Lasers are generally not terribly efficient outside of labs. However, MIT offshoot TeraDiode launches one that welds, cuts and, yes, blows things up in an efficient and commercially viable way.

Chris Matyszczyk
2 min read

When people go to the movie theaters, they seem delighted when lasers are able to blow things up all over expansive galaxies. Then they go home and wonder why this doesn't seem to be all that possible in real life.

The answer is that lasers are not so efficient when taken into this mundane world. They need to be vast, suck up huge amounts of power, and enjoy perfect atmospheric conditions in order to effect due damage on, say, architecture from the Communist era.

However, some very clever people at a company called TeraDiode believe they might have taken a mightily positive step closer to an explosive laser nirvana.

I am grateful to Xconomy for alerting me to the news that TeraDiode, a company that took root in MIT's Lincoln Laboratory, has created lasers which are driven electrically, rather than chemically. Crucially, they start at a size not much bigger than a breadbox and can offer some genuinely deep impact.

From cutting to blowing up rockets? TeraDiode

The TeraDiode Web site describes the more exciting aspects of the laser's potential as "directed energy weapons." It also explains some of the more basic numbers that lie behind its discoveries: "Using revolutionary TeraDrive technology, we coupled 1000 watts into a 200 um, 0.18 NA fiber, creating a beam many times brighter than any other direct-diode laser. And we're not done."

No, they're not done.
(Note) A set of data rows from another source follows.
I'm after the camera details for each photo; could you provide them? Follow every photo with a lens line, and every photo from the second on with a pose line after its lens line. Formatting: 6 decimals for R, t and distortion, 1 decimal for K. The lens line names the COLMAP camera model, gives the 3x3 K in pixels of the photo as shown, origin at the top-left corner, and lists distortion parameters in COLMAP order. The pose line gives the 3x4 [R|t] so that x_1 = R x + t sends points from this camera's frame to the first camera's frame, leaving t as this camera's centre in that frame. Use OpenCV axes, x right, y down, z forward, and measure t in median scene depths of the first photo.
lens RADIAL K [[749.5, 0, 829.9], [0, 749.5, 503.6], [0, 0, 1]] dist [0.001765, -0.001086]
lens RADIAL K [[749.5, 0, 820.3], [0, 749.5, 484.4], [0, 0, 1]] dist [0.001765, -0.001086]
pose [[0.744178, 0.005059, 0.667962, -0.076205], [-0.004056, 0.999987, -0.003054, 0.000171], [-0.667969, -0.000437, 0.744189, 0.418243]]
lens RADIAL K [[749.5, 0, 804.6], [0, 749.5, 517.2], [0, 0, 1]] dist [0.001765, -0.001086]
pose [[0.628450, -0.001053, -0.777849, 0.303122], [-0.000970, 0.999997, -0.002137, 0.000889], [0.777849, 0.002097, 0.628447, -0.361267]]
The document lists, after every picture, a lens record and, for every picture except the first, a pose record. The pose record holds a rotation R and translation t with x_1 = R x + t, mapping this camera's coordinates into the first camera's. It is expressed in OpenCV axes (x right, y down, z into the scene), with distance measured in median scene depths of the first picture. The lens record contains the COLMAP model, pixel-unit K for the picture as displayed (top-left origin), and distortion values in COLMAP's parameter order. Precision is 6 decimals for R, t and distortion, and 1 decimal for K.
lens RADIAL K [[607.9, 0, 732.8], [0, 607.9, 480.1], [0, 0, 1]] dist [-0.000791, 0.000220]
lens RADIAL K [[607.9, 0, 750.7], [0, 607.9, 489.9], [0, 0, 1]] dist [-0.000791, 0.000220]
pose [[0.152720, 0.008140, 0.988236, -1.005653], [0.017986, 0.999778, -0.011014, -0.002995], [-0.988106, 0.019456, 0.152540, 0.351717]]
They're not done because, as CEO David Sossen told Xconomy that, in his believable imagination (say, in five or more years time), the company will create lasers "compact enough to be deployable on a tank or ship." These lasers would, hopefully, be able to blow up old-world items like artillery shells and rockets.

In the shorter term, Sossen says this new design might have to make do with some of the more mundane tasks like cutting and welding. However, he seems convinced that, when it comes to the bulkiness and inefficiency of anything the military might have tried up until now "we've broken through that barrier."

They've broken through using something called "wavelength beam combining," which allows for individual beams to be brought together to form one, more powerful, emission.

I know that many will not be satisfied until they are able to zap away enormous irritations--like Hummers--with one push of a button. However, science doesn't always move that quickly and, sometimes, perfect destruction begins with some hope and a little expectation.